Do I need a memory barrier for a change notification flag between threads?

I need a very fast (in the sense "low cost for reader", not "low latency") change notification mechanism between threads in order to update a read cache:

The situation

Thread W (Writer) updates a data structure (S) (in my case a setting in a map) only once in a while.

Thread R (Reader) maintains a cache of S and does read this very frequently. When Thread W updates S Thread R needs to be notified of the update in reasonable time (10-100ms).

Architecture is ARM, x86 and x86_64. I need to support C++03 with gcc 4.6 and higher.

Code

is something like this:

// variables shared between threads
bool updateAvailable;
SomeMutex dataMutex;
std::string myData;

// variables used only in Thread R
std::string myDataCache;

// Thread W
SomeMutex.Lock();
myData = "newData";
updateAvailable = true;
SomeMutex.Unlock();

// Thread R

if(updateAvailable)
{
    SomeMutex.Lock();
    myDataCache = myData;
    updateAvailable = false;
    SomeMutex.Unlock();
}

doSomethingWith(myDataCache);

My Question

In Thread R no locking or barriers occur in the "fast path" (no update available). Is this an error? What are the consequences of this design?

Do I need to qualify updateAvailable as volatile?

Will R get the update eventually?

My understanding so far

Is it safe regarding data consistency?

This looks a bit like "Double Checked Locking". According to http://www.cs.umd.edu/~pugh/java/memoryModel/DoubleCheckedLocking.html a memory barrier can be used to fix it in C++.

However the major difference here is that the shared resource is never touched/read in the Reader fast path. When updating the cache, the consistency is guaranteed by the mutex.

Will R get the update?

Here is where it gets tricky. As I understand it, the CPU running Thread R could cache updateAvailable indefinitely, effectively moving the Read way way before the actual if statement.

So the update could take until the next cache flush, for example when another thread or process is scheduled.

Solution

Do I need to qualify updateAvailable as volatile?

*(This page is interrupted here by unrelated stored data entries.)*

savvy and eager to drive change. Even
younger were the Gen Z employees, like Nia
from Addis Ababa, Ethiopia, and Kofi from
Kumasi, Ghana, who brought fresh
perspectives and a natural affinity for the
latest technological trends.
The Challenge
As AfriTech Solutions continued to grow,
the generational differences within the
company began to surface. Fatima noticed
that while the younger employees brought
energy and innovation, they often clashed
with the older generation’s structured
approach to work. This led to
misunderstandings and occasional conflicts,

As volatile doesn't correlate with threading model in C++, you should use atomics for make your program strictly standard-confirmant:

On C++11 or newer preferable way is to use atomic<bool> with memory_order_relaxed store/load:

atomic<bool> updateAvailable;

//Writer
....
updateAvailable.store(true, std::memory_order_relaxed); //set (under mutex locked)

// Reader

if(updateAvailable.load(std::memory_order_relaxed)) // check
{
    ...
    updateAvailable.store(false, std::memory_order_relaxed); // clear (under mutex locked)
    ....
}

gcc since 4.7 supports similar functionality with in its atomic builtins.

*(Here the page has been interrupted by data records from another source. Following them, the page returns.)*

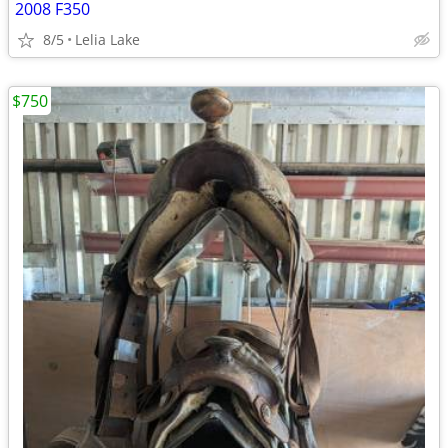
2008 F350
8/5
Lelia Lake
$750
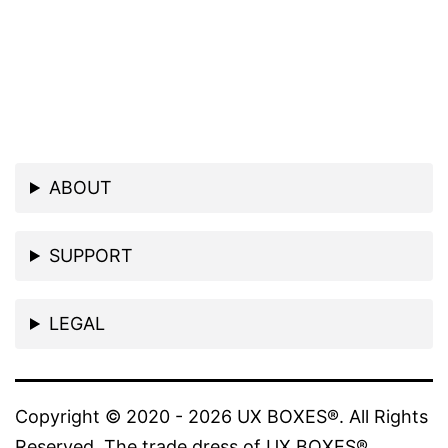
ABOUT
SUPPORT
LEGAL
Copyright © 2020 - 2026 UX BOXES®. All Rights
Reserved. The trade dress of UX BOXES®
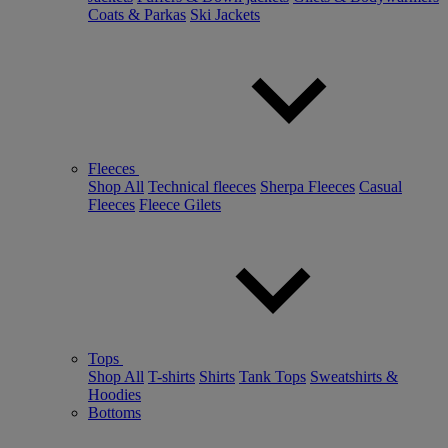
Coats & Parkas
Ski Jackets
Fleeces
Shop All
Technical fleeces
Sherpa Fleeces
Casual
Fleeces
Fleece Gilets
Tops
Shop All
T-shirts
Shirts
Tank Tops
Sweatshirts &
Hoodies
Bottoms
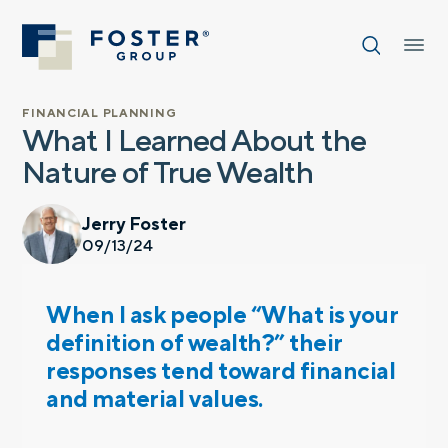
FINANCIAL PLANNING
What I Learned About the
Nature of True Wealth
Jerry Foster
09/13/24
When I ask people “What is your
definition of wealth?” their
responses tend toward financial
and material values.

As for gcc 4.6, it seems there is not strictly-confirmant way to evade fences when access updateAvailable variable. Actually, memory fence is usually much faster than 10-100ms order of time. So you can use its own atomic builtins:

int updateAvailable = 0;

//Writer
...
__sync_fetch_and_or(&updateAvailable, 1); // set to non-zero
....

//Reader
if(__sync_fetch_and_and(&updateAvailable, 1)) // check, but never change
{
    ...
    __sync_fetch_and_and(&updateAvailable, 0); // clear
    ...
}

Is it safe regarding data consistency?

Yes, it is safe. Your reason is absolutely correct here:

the shared resource is never touched/read in the Reader fast path.

This is NOT double-check locking!

It is explicitely stated in the question itself.

In case when updateAvailable is false, Reader thread uses variable myDataCache which is local to the thread (no other threads use it). With double-check locking scheme all threads use shared object directly.

Why memory fences/barriers are NOT NEEDED here

The only variable, accessed concurrently, is updateAvailable. myData variable is accessed with mutex protection, which provides all needed fences. myDataCache is local to the Reader thread.

When Reader thread sees updateAvailable variable to be false, it uses myDataCache variable, which is changed by the thread itself. Program order garantees correct visibility of changes in that case.

As for visibility garantees for variable updateAvailable, C++11 standard provide such garantees for atomic variable even without fences. 29.3 p13 says:

Implementations should make atomic stores visible to atomic loads within a reasonable amount of time.

Jonathan Wakely has confirmed, that this paragraph is applied even to memory_order_relaxed accesses in chat.